▸ **RECORDS TO PROCESS**:
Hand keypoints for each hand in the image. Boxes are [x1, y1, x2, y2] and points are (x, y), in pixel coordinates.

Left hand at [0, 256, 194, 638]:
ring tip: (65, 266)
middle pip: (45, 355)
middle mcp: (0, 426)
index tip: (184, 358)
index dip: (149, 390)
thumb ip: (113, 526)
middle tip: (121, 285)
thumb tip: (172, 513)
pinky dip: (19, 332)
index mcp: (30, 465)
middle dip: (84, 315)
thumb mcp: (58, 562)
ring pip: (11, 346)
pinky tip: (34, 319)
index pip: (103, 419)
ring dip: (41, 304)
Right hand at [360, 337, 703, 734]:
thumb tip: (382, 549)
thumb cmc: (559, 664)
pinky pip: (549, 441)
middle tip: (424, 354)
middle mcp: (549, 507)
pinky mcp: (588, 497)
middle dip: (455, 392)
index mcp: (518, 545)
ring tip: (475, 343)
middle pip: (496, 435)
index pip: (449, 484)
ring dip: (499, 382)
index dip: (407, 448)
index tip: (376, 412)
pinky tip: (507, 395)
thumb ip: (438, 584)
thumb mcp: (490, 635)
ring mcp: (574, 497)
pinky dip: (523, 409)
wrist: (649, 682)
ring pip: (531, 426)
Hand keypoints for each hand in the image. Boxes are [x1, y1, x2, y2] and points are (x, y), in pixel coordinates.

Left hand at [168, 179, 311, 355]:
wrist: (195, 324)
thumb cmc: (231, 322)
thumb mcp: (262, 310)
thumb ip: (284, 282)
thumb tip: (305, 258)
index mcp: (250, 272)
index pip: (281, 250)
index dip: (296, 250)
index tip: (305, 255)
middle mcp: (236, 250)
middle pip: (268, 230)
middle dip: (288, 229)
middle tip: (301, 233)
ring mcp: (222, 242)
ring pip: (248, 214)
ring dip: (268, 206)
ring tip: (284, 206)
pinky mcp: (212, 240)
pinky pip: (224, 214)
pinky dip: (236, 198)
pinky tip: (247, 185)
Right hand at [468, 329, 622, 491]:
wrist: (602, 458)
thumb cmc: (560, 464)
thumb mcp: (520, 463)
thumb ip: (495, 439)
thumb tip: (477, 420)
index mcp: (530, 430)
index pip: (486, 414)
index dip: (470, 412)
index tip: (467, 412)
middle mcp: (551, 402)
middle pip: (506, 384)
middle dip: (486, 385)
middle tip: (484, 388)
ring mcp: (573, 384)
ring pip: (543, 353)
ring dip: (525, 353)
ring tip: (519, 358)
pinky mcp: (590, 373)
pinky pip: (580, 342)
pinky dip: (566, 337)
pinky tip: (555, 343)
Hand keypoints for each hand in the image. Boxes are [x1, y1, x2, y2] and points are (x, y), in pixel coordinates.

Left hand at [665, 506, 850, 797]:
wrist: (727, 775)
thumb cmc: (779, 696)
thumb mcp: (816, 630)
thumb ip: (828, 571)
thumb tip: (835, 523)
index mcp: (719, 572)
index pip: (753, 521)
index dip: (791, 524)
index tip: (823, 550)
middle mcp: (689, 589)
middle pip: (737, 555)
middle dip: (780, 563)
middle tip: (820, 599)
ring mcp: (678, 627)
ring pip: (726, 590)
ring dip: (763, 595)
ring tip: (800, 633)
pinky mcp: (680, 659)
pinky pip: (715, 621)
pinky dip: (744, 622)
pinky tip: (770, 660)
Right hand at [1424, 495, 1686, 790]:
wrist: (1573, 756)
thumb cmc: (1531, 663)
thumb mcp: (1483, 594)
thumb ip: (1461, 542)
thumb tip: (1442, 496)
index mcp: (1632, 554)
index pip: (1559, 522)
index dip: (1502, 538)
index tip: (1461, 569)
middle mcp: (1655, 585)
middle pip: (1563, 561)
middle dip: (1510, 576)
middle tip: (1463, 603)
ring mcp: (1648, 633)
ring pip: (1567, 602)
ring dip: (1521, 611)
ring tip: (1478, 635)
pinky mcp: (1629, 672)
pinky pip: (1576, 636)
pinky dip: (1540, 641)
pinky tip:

▸ **YOUR OBJECTIVE**: Go over the records above and tally each line that includes "Left". Give the total by itself.

▸ **THE COMPLETED TASK**: 3